At the GCP Next 2016 conference in San Francisco this week, Google announced the launch of Cloud Machine Learning, a suite of cloud-based tools, with which the company hopes to make sophisticated machine learning tools available to developers across the globe.
"Cloud Machine Learning will take machine learning mainstream, giving data scientists and developers a way to build a new class of intelligent applications. It provides access to the same technologies that power Google Now, Google Photos and voice recognition in Google Search as easy to use REST APIs," Fausto Ibarra, Director, Product Management, Google said in a blog post announcing the launch of the new feature.
Unlike traditional learning techniques that involve programming a machine with certain set of instructions for each scenario, machine learning (typically) involves feeding a computer with a large set of data - called training the machine - and then letting it figure a reaction for different situations, or come up with answers for new scenarios. The likes of Amazon and Microsoft, Google's main competitors in the public cloud space, offer cloud-based machine learning tools as well.
Google Cloud Platform (GCP) features a couple of pre-trained machine learning APIs called Google Translate API and Cloud Vision API that have been available to the public for a while. While the former is self explanatory, the latter identifies the contents of an image with a scarily good level of accuracy.

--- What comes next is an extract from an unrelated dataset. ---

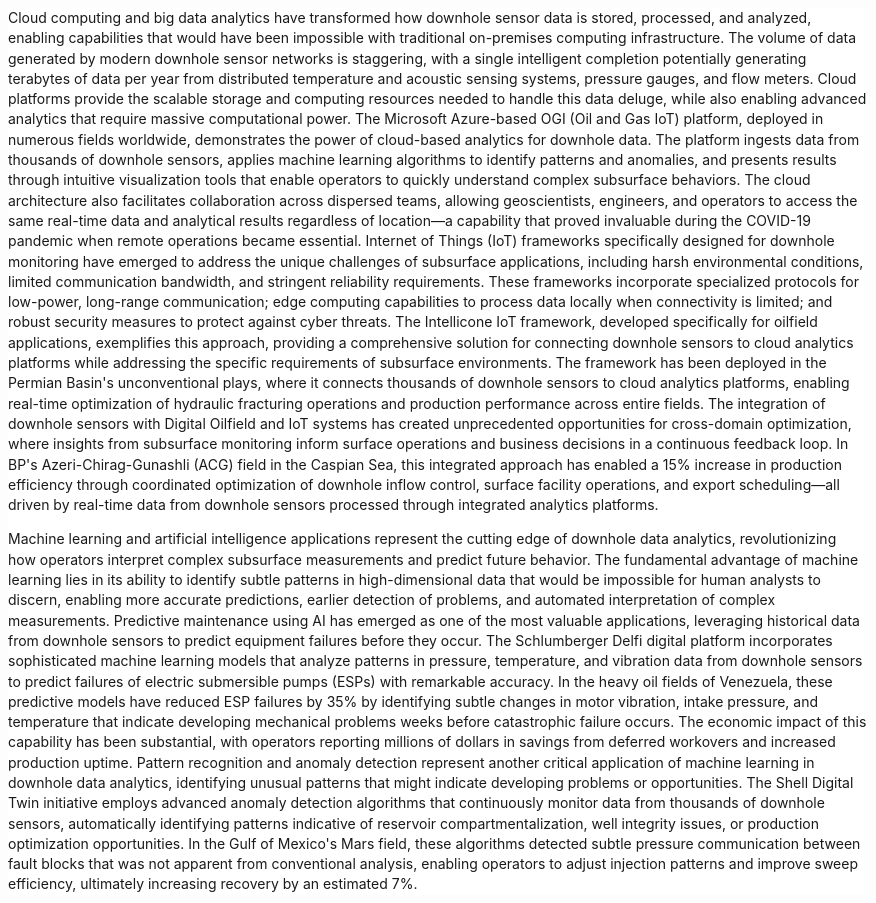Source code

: Cloud computing and big data analytics have transformed how downhole sensor data is stored, processed, and analyzed, enabling capabilities that would have been impossible with traditional on-premises computing infrastructure. The volume of data generated by modern downhole sensor networks is staggering, with a single intelligent completion potentially generating terabytes of data per year from distributed temperature and acoustic sensing systems, pressure gauges, and flow meters. Cloud platforms provide the scalable storage and computing resources needed to handle this data deluge, while also enabling advanced analytics that require massive computational power. The Microsoft Azure-based OGI (Oil and Gas IoT) platform, deployed in numerous fields worldwide, demonstrates the power of cloud-based analytics for downhole data. The platform ingests data from thousands of downhole sensors, applies machine learning algorithms to identify patterns and anomalies, and presents results through intuitive visualization tools that enable operators to quickly understand complex subsurface behaviors. The cloud architecture also facilitates collaboration across dispersed teams, allowing geoscientists, engineers, and operators to access the same real-time data and analytical results regardless of location—a capability that proved invaluable during the COVID-19 pandemic when remote operations became essential. Internet of Things (IoT) frameworks specifically designed for downhole monitoring have emerged to address the unique challenges of subsurface applications, including harsh environmental conditions, limited communication bandwidth, and stringent reliability requirements. These frameworks incorporate specialized protocols for low-power, long-range communication; edge computing capabilities to process data locally when connectivity is limited; and robust security measures to protect against cyber threats. The Intellicone IoT framework, developed specifically for oilfield applications, exemplifies this approach, providing a comprehensive solution for connecting downhole sensors to cloud analytics platforms while addressing the specific requirements of subsurface environments. The framework has been deployed in the Permian Basin's unconventional plays, where it connects thousands of downhole sensors to cloud analytics platforms, enabling real-time optimization of hydraulic fracturing operations and production performance across entire fields. The integration of downhole sensors with Digital Oilfield and IoT systems has created unprecedented opportunities for cross-domain optimization, where insights from subsurface monitoring inform surface operations and business decisions in a continuous feedback loop. In BP's Azeri-Chirag-Gunashli (ACG) field in the Caspian Sea, this integrated approach has enabled a 15% increase in production efficiency through coordinated optimization of downhole inflow control, surface facility operations, and export scheduling—all driven by real-time data from downhole sensors processed through integrated analytics platforms.

Machine learning and artificial intelligence applications represent the cutting edge of downhole data analytics, revolutionizing how operators interpret complex subsurface measurements and predict future behavior. The fundamental advantage of machine learning lies in its ability to identify subtle patterns in high-dimensional data that would be impossible for human analysts to discern, enabling more accurate predictions, earlier detection of problems, and automated interpretation of complex measurements. Predictive maintenance using AI has emerged as one of the most valuable applications, leveraging historical data from downhole sensors to predict equipment failures before they occur. The Schlumberger Delfi digital platform incorporates sophisticated machine learning models that analyze patterns in pressure, temperature, and vibration data from downhole sensors to predict failures of electric submersible pumps (ESPs) with remarkable accuracy. In the heavy oil fields of Venezuela, these predictive models have reduced ESP failures by 35% by identifying subtle changes in motor vibration, intake pressure, and temperature that indicate developing mechanical problems weeks before catastrophic failure occurs. The economic impact of this capability has been substantial, with operators reporting millions of dollars in savings from deferred workovers and increased production uptime. Pattern recognition and anomaly detection represent another critical application of machine learning in downhole data analytics, identifying unusual patterns that might indicate developing problems or opportunities. The Shell Digital Twin initiative employs advanced anomaly detection algorithms that continuously monitor data from thousands of downhole sensors, automatically identifying patterns indicative of reservoir compartmentalization, well integrity issues, or production optimization opportunities. In the Gulf of Mexico's Mars field, these algorithms detected subtle pressure communication between fault blocks that was not apparent from conventional analysis, enabling operators to adjust injection patterns and improve sweep efficiency, ultimately increasing recovery by an estimated 7%.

Given an image of a concert, for example, the Cloud Vision API can not only identify that it has people in it, but it can also say that there's a stage, and that it's likely a performance or a concert. The API is also capable of identifying specific landmarks, like the Golden Gate Bridge. Google has trained the Cloud Vision API by feeding it millions of images, and the power of this trained API has been available to all since its launch.
Joining the Google Translate API and Cloud Vision API this week is the Google Cloud Speech API, which makes the power of Google's amazing speech-to-text conversion capabilities available to any developer. Anyone who's used speech-to-text on an Android phone has no doubt been impressed by its accuracy, and now anyone can leverage these capabilities. The API can operate in batch mode - i.e. given a bunch of audio files to transcribe - or in streaming mode, where it can transcribe audio in real time. Google says the API supports over 80 languages.

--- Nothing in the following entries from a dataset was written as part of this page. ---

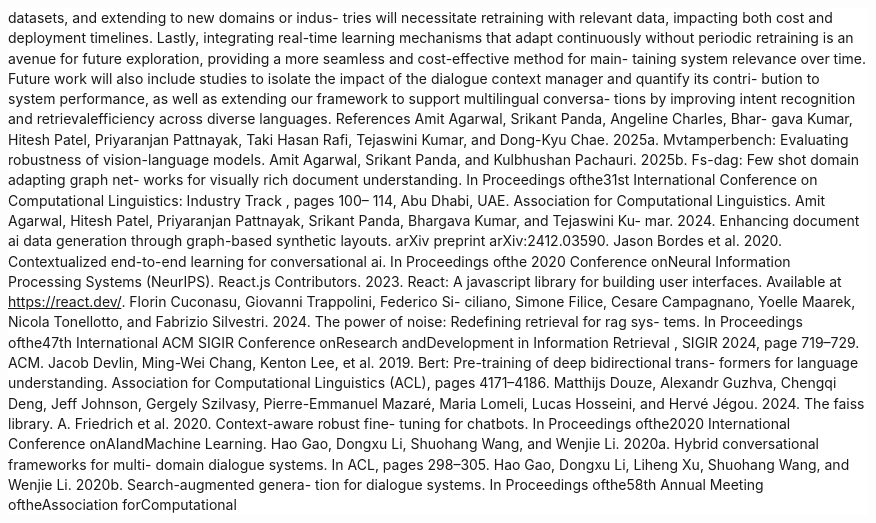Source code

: datasets, and extending to new domains or indus-
tries will necessitate retraining with relevant data,
impacting both cost and deployment timelines.
Lastly, integrating real-time learning mechanisms
that adapt continuously without periodic retraining
is an avenue for future exploration, providing a
more seamless and cost-effective method for main-
taining system relevance over time. Future work
will also include studies to isolate the impact of the
dialogue context manager and quantify its contri-
bution to system performance, as well as extending
our framework to support multilingual conversa-
tions by improving intent recognition and retrievalefficiency across diverse languages.
References
Amit Agarwal, Srikant Panda, Angeline Charles, Bhar-
gava Kumar, Hitesh Patel, Priyaranjan Pattnayak,
Taki Hasan Rafi, Tejaswini Kumar, and Dong-Kyu
Chae. 2025a. Mvtamperbench: Evaluating robustness
of vision-language models.
Amit Agarwal, Srikant Panda, and Kulbhushan Pachauri.
2025b. Fs-dag: Few shot domain adapting graph net-
works for visually rich document understanding. In
Proceedings ofthe31st International Conference on
Computational Linguistics: Industry Track , pages 100–
114, Abu Dhabi, UAE. Association for Computational
Linguistics.
Amit Agarwal, Hitesh Patel, Priyaranjan Pattnayak,
Srikant Panda, Bhargava Kumar, and Tejaswini Ku-
mar. 2024. Enhancing document ai data generation
through graph-based synthetic layouts. arXiv preprint
arXiv:2412.03590.
Jason Bordes et al. 2020. Contextualized end-to-end
learning for conversational ai. In Proceedings ofthe
2020 Conference onNeural Information Processing
Systems (NeurIPS).
React.js Contributors. 2023. React: A javascript
library for building user interfaces. Available at
https://react.dev/.
Florin Cuconasu, Giovanni Trappolini, Federico Si-
ciliano, Simone Filice, Cesare Campagnano, Yoelle
Maarek, Nicola Tonellotto, and Fabrizio Silvestri. 2024.
The power of noise: Redefining retrieval for rag sys-
tems. In Proceedings ofthe47th International ACM
SIGIR Conference onResearch andDevelopment in
Information Retrieval , SIGIR 2024, page 719–729.
ACM.
Jacob Devlin, Ming-Wei Chang, Kenton Lee, et al.
2019. Bert: Pre-training of deep bidirectional trans-
formers for language understanding. Association for
Computational Linguistics (ACL), pages 4171–4186.
Matthijs Douze, Alexandr Guzhva, Chengqi Deng, Jeff
Johnson, Gergely Szilvasy, Pierre-Emmanuel Mazaré,
Maria Lomeli, Lucas Hosseini, and Hervé Jégou. 2024.
The faiss library.
A. Friedrich et al. 2020. Context-aware robust fine-
tuning for chatbots. In Proceedings ofthe2020
International Conference onAIandMachine Learning.
Hao Gao, Dongxu Li, Shuohang Wang, and Wenjie Li.
2020a. Hybrid conversational frameworks for multi-
domain dialogue systems. In ACL, pages 298–305.
Hao Gao, Dongxu Li, Liheng Xu, Shuohang Wang,
and Wenjie Li. 2020b. Search-augmented genera-
tion for dialogue systems. In Proceedings ofthe58th
Annual Meeting oftheAssociation forComputational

"Cloud Speech API brings the same advanced neural network technology that powers voice search in the Google app and voice typing in Google Keyboard," Ibarra explains. "It demonstrates speech-to-text conversion in 80+ languages with unparalleled accuracy, especially in noisy environments, and is blazingly fast. The technology that has already empowered developers to add speech to their Chrome and Android is now available for any application in real-time streaming or batch mode."
In addition, Google Cloud Platform customers can build their own machine learning models using the open-source TensorFlow machine learning library, which is most popular machine learning project on GitHub. Google said TensorFlow Serving will be able talk to Kubernetes, another one of its open-source projects.
Disclosure: Google sponsored the correspondent's flights and hotel for the event in San Francisco.